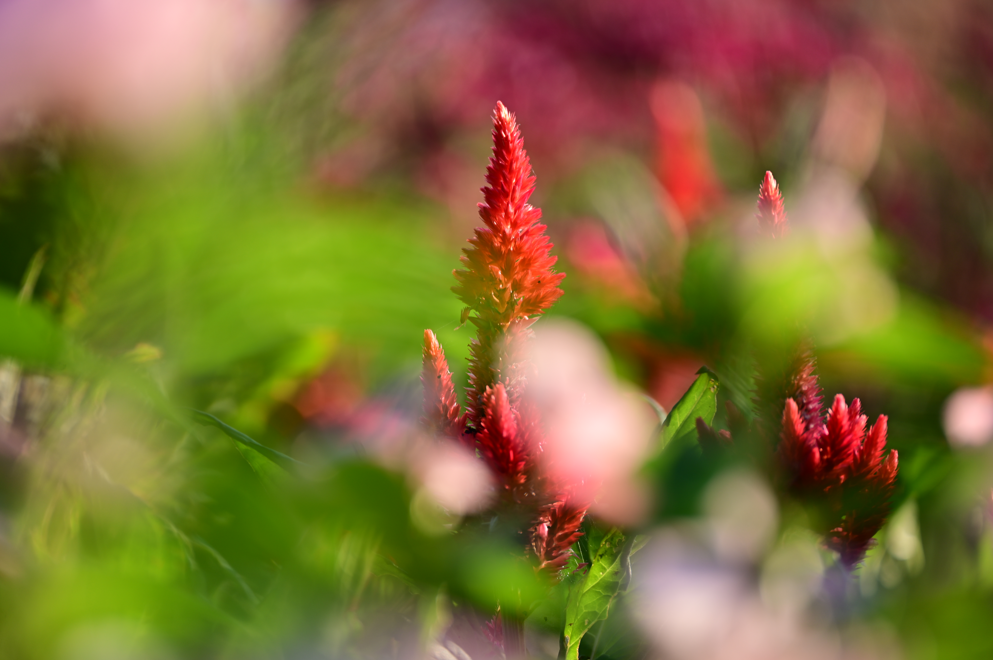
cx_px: 496
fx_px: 8269
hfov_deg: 6.9
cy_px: 330
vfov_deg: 4.6
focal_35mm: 300
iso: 100
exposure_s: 1/125
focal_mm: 300
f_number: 6.3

══════════

Return the lines from the one containing "fx_px: 8269" through the last line of the records. Include both ends and nothing else.

fx_px: 8269
hfov_deg: 6.9
cy_px: 330
vfov_deg: 4.6
focal_35mm: 300
iso: 100
exposure_s: 1/125
focal_mm: 300
f_number: 6.3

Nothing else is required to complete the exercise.